Für Moises Divas von Codidena liegt nahe, dass die vielen gewaltsamen Übergriffe auf das Konto der Minenbetreiber gehen: »Natürlich haben wir keine Beweise, dass all diese Aggressionen unmittelbar von den Betreibern der Silbermine ausgehen. Die Tatsache, dass es eine Vielzahl von Übergriffen auf Menschenrechtsverteidiger gibt, die sich gegen die Silbermine engagieren, legt aber natürlich einen entsprechenden Zusammenhang nahe.«

Die deutsche Nichtregierungsorganisation Facing Finance machte im Februar 2017 auf die Menschenrechtsverletzungen im Zusammenhang mit der Silbermine El Escobal aufmerksam und wies zugleich auf die Beteiligungen ­internationaler und deutscher Banken an dem Bergbauunternehmen hin. Den Angaben von Facing Finance zufolge wurde Tahoe Resources Inc. noch im Juli 2017 ein unter anderem von der britischen Großbank HSBC ­getragener Überbrückungskredit in Höhe von insgesamt 300 Millionen ­US-Dollar gewährt. Auch deutsche Banken sind ungeachtet der hinlänglich bekannten Menschenrechtsverletzungen im Konflikt um die Mine an dem Projekt beteiligt. So befindet sich die Deutsche Bank noch immer unter den zehn wichtigsten Anlegern des Unternehmens; die Commerzbank hat ihre bisherige Beteiligung im dritten Quartal 2017 sogar noch um 221,7 Prozent erhöht.

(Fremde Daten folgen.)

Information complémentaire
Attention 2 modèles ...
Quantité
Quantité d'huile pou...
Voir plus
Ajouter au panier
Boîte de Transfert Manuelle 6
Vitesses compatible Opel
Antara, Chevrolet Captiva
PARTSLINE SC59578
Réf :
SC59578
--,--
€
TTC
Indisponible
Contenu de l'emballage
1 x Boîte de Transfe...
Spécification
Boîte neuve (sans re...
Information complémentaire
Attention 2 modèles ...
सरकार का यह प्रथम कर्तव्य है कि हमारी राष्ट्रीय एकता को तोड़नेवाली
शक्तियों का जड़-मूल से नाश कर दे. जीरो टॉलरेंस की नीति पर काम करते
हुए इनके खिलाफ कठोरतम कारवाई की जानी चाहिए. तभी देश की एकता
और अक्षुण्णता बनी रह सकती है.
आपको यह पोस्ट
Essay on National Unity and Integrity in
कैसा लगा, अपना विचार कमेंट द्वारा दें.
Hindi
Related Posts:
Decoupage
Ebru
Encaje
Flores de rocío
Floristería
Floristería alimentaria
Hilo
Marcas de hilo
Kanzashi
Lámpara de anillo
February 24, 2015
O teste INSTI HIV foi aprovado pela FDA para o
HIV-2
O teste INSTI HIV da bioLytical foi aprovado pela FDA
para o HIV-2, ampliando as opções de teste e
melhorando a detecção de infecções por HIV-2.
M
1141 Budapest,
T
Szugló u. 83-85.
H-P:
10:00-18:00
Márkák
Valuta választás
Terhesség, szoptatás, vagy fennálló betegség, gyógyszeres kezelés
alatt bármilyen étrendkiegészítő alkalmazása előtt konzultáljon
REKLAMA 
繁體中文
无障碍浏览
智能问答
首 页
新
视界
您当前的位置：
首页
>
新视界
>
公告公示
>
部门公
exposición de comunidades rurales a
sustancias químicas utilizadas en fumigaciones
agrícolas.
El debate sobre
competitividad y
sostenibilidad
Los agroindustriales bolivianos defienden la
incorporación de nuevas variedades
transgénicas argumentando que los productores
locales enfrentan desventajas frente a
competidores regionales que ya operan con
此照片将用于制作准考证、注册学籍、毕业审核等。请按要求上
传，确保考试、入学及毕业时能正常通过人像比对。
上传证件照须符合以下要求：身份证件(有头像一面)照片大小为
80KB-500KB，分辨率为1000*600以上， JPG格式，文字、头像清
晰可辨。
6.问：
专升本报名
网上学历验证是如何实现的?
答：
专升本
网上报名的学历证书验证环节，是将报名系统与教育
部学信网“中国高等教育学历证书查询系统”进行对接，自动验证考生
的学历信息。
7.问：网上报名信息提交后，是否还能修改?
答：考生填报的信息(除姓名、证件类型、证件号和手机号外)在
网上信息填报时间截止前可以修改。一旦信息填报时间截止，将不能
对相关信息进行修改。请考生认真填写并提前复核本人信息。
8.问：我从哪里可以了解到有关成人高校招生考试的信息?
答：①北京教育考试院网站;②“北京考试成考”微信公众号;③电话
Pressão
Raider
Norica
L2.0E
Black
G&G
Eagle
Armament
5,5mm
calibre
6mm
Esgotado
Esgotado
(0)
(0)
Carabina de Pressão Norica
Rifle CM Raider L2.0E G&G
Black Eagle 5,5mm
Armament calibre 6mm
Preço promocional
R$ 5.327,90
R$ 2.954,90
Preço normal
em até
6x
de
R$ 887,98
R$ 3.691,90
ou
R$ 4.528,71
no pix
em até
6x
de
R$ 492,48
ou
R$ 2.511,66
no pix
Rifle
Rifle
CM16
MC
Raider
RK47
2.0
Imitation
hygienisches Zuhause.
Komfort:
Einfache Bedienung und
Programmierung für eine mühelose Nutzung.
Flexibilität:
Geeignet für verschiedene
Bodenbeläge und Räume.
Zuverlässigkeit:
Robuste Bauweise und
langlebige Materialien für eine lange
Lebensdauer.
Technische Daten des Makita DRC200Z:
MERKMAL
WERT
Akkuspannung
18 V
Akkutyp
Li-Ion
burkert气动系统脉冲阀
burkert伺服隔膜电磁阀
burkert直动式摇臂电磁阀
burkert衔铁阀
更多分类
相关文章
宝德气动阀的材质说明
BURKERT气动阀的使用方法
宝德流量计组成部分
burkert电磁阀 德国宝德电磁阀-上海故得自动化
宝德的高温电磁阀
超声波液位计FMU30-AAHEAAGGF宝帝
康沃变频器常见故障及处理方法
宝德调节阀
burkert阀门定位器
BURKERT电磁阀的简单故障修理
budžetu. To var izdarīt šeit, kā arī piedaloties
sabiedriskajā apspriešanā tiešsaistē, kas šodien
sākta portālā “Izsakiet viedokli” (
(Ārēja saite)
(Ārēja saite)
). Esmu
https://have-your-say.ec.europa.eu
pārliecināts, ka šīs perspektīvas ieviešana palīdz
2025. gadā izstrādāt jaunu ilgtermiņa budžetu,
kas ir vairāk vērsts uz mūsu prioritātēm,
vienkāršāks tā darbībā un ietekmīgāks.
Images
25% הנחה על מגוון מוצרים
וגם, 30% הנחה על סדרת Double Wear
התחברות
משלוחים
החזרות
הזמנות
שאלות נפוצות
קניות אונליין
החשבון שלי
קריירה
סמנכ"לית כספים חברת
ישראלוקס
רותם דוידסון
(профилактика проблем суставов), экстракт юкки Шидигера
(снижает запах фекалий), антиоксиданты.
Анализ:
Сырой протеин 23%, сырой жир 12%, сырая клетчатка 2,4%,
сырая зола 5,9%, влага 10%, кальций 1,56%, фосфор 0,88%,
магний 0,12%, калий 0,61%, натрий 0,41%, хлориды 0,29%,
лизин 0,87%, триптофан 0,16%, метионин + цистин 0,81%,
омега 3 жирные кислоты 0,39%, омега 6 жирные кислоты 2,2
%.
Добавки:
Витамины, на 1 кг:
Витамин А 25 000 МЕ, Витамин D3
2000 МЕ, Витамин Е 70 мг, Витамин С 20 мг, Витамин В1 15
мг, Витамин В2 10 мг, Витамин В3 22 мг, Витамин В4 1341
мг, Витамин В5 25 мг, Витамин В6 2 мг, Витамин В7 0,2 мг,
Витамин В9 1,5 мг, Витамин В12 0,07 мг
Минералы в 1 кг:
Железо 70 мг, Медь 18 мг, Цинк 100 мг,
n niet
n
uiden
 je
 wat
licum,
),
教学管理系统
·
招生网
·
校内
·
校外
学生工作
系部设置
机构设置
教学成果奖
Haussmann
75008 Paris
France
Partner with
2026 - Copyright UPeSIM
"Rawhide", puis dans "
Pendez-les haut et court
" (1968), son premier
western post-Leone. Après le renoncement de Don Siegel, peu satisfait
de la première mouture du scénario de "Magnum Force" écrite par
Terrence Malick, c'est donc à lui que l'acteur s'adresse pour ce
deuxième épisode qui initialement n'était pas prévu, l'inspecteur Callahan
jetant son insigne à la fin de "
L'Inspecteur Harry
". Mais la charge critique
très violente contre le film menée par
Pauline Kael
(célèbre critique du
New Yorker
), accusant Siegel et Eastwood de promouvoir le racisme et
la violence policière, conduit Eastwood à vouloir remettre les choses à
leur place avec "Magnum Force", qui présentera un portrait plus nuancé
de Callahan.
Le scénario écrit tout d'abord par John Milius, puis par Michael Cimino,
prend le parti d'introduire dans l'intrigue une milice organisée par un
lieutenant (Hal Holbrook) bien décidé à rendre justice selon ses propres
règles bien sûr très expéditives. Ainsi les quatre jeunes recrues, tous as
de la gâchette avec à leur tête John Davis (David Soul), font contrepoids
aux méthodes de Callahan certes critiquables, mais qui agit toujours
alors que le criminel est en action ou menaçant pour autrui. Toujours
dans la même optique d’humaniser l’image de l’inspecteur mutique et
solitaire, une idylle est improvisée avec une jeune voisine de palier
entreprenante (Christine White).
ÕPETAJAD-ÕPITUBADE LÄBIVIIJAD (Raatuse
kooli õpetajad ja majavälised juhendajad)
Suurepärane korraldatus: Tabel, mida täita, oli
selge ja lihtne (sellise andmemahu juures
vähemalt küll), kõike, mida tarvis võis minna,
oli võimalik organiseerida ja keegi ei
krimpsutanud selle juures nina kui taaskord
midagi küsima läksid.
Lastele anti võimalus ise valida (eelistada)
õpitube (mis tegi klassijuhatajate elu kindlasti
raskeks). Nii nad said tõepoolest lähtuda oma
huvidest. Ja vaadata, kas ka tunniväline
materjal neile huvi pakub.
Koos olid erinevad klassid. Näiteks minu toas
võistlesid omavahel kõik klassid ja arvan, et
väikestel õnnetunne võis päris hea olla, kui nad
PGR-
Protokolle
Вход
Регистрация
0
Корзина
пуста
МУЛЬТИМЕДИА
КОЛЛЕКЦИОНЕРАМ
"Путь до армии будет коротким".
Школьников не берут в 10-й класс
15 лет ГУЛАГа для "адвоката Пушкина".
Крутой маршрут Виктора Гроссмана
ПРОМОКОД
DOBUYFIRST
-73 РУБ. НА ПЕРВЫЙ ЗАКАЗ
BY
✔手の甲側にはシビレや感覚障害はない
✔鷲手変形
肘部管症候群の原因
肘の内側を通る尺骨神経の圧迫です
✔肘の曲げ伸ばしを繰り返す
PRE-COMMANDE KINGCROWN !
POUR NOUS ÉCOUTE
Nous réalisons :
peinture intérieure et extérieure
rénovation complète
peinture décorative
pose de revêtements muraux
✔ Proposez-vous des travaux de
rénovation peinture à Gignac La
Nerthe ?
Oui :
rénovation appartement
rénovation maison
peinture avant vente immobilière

Der niederländische wie auch der weltweit größte Pensionsfonds, der Norwegens, haben ihre Beteiligungen an Tahoe Resources Inc. wegen des ­Verdachts schwerer Menschenrechtsverletzungen hingegen aufgegeben. Der Wert der Aktien von Tahoe Resources Inc., das auch Bergwerke in Kanada und Peru unterhält, sank zuletzt deutlich, vor allem wegen des Entzugs der Abbaulizenz. Auch in Peru erhebt sich gegen das Bergwerk Shahuindo Protest der Bevölkerung wegen befürchteter Umweltschäden.